Fogleman v. D&J Equipment Rentals, Inc., 111 N.C. App. 228 (1993)

July 20, 1993 · North Carolina Court of Appeals · No. 9218SC418
111 N.C. App. 228


No. 9218SC418

(Filed 20 July 1993)

1. Master and Servant § 89 (NCI3d) — workers’ compensation — settlement with third party — no waiver of employer’s right to consent

The employer and its workers’ compensation carrier did not waive their right to consent to an employee’s settlement of his personal injury claim against a third party by indicating to the court that the amount of the settlement was sufficient; rather, they were merely saying that, since the amount of the settlement exceeded the amount of their lien and they would presumably be made whole, they had no objection to the settlement amount.

Am Jur 2d, Workers’ Compensation §§ 374, 454.

2. Master and Servant § 89.4 (NCI3d) — workers’ compensation — settlement with third party —subrogation lien —modification by court —unconstitutional retroactive application of statute

Where plaintiff worker was injured and workers’ compensation benefits were paid to him prior to the effective date of the amendments to subsections (h) and (j) of N.C.G.S. § 97-10.2, 1 October 1991, the subrogation lien of the employer and its insurance carrier against the proceeds of a settlement with a third party vested prior to the amendments, and the trial court’s modification of the amount of the lien pursuant to the amendments was an unconstitutional retroactive application of the statute. Furthermore, the settlement agreement was void under the version of the statute in effect when the lien vested since defendant employer did not give written consent thereto.

::::::::::

- _Goal_
Repeat the passage of the Fogleman case summary from "The employer and its workers’" to "the settlement amount." word for word.

Collection entries:

::::::::::

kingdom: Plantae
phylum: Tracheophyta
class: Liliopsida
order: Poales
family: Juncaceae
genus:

::::::::::

- _Completed task_
The employer and its workers’ compensation carrier did not waive their right to consent to an employee’s settlement of his personal injury claim against a third party by indicating to the court that the amount of the settlement was sufficient; rather, they were merely saying that, since the amount of the settlement exceeded the amount of their lien and they would presumably be made whole, they had no objection to the settlement amount.